> [ЧТО НУЖНО СДЕЛАТЬ]:
[1] Ответьте по отрывку на следующие вопросы.
(a) Сколько времени Дэвис отсутствовал на месте в 1937 году?
(b) По чьему личному распоряжению ему разрешили приобрести вещи из государственных запасников?
(c) В каком году был упразднен Торгсин?
[2] Воспроизведите слово в слово тот фрагмент отрывка, который начинается со слов, содержащих «Осенью 1937 года», и заканчивается словами «уплаты таможенных сборов.».

> [ОТРЫВОК]:
************

И нельзя сказать, чтобы они потратили на приобретение сокровищ много времени. Посол не сильно себя утруждал. Дэвис в 1937 году отсутствовал на месте более полугода – то сопровождал супругу в Виши, то по Балтике на ее яхте.
Осенью 1937 года по личному распоряжению Сталина ему разрешили приобрести вещи из государственных запасников. В октябре нескольким музейным экспертам было поручено подобрать ему коллекцию икон, и вскоре из Москвы в Штаты было отправлено два десятка из разрушенного Чудова монастыря и сохранившейся Киево-Печерской лавры. Часть работ была куплена прямо из государственных собраний, со складов бывшего Торгсина (его упразднили в 1936 году), а часть – состоящая из музейных экспонатов – принята в дар от советского правительства «за особые дипломатические услуги». Декрет 1918 года о запрете вывоза произведений искусства отменен не был, но кому надо разрешалось его нарушать. Больше того, Дэвису разрешили вывезти все это из страны без уплаты таможенных сборов.

************

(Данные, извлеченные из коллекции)
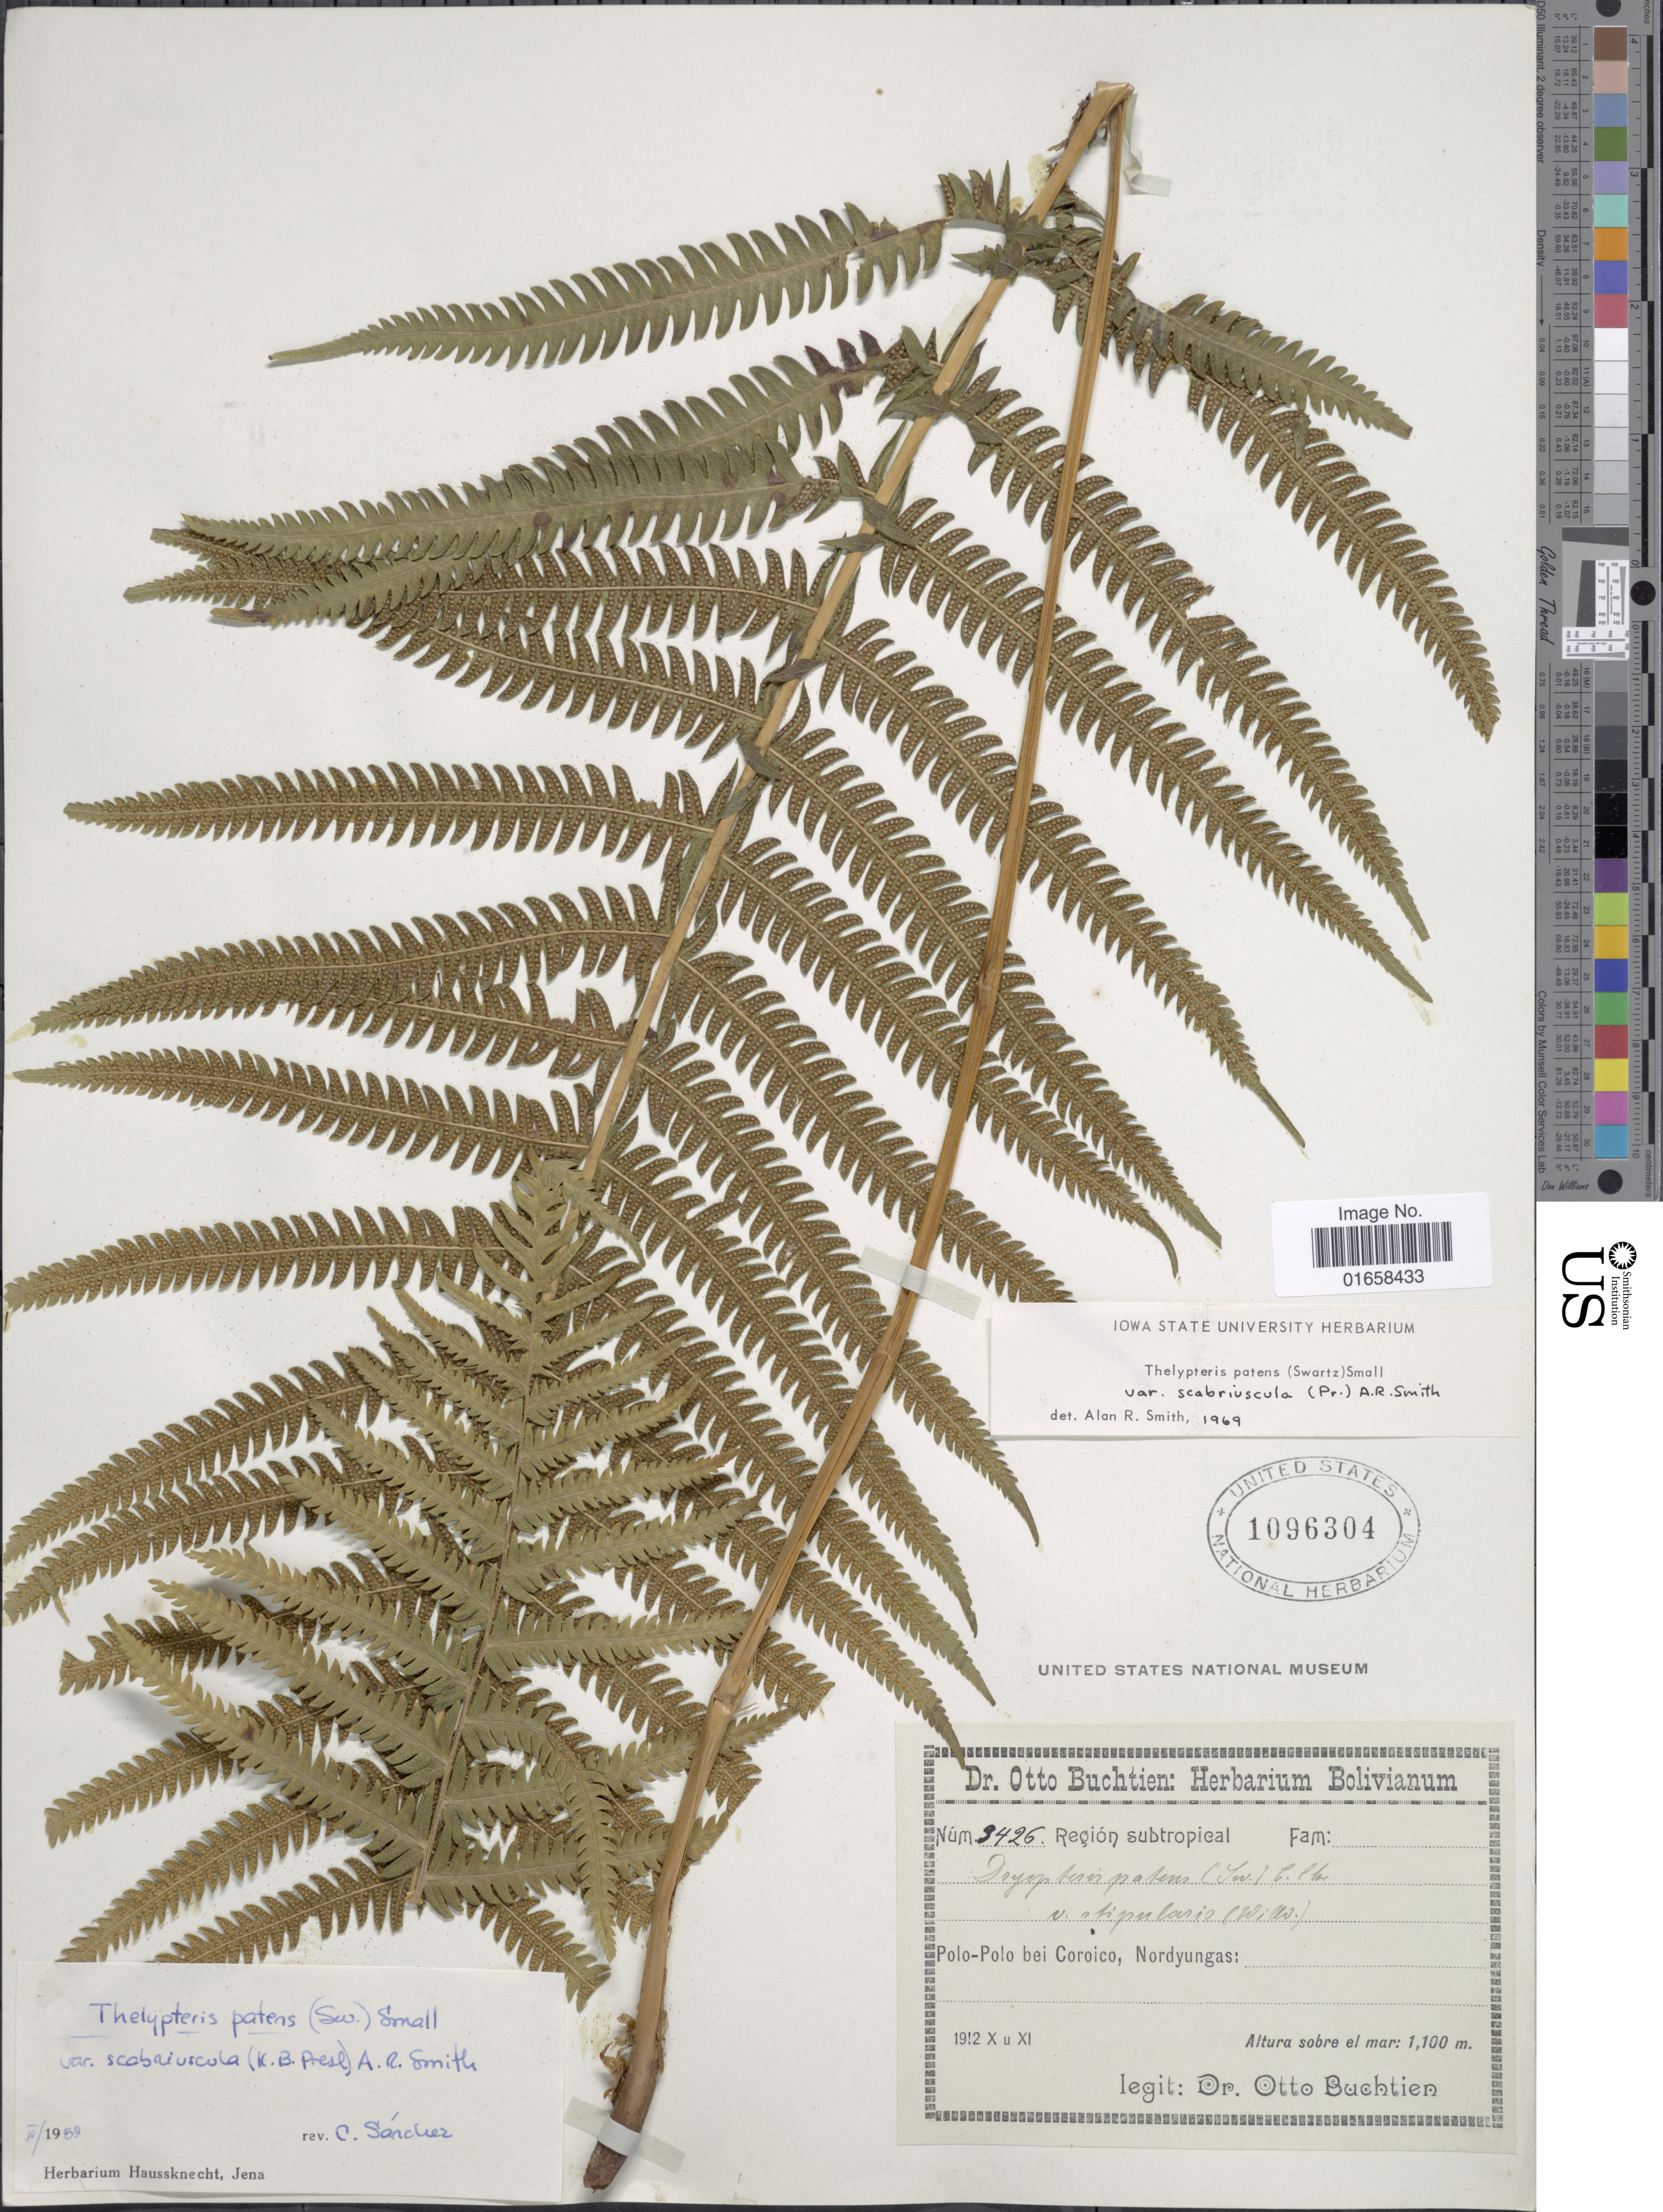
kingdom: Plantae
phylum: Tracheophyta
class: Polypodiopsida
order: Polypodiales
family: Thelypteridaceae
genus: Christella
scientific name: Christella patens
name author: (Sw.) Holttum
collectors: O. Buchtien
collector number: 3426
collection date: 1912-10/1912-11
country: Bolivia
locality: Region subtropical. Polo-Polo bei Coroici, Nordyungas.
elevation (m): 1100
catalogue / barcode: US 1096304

************

> [РЕШЕНИЯ ПО ЗАДАНИЯМ]:
[1]
(a) Более полугода.
(b) По личному распоряжению Сталина.
(c) В 1936 году.

[2]
Осенью 1937 года по личному распоряжению Сталина ему разрешили приобрести вещи из государственных запасников. В октябре нескольким музейным экспертам было поручено подобрать ему коллекцию икон, и вскоре из Москвы в Штаты было отправлено два десятка из разрушенного Чудова монастыря и сохранившейся Киево-Печерской лавры. Часть работ была куплена прямо из государственных собраний, со складов бывшего Торгсина (его упразднили в 1936 году), а часть – состоящая из музейных экспонатов – принята в дар от советского правительства «за особые дипломатические услуги». Декрет 1918 года о запрете вывоза произведений искусства отменен не был, но кому надо разрешалось его нарушать. Больше того, Дэвису разрешили вывезти все это из страны без уплаты таможенных сборов.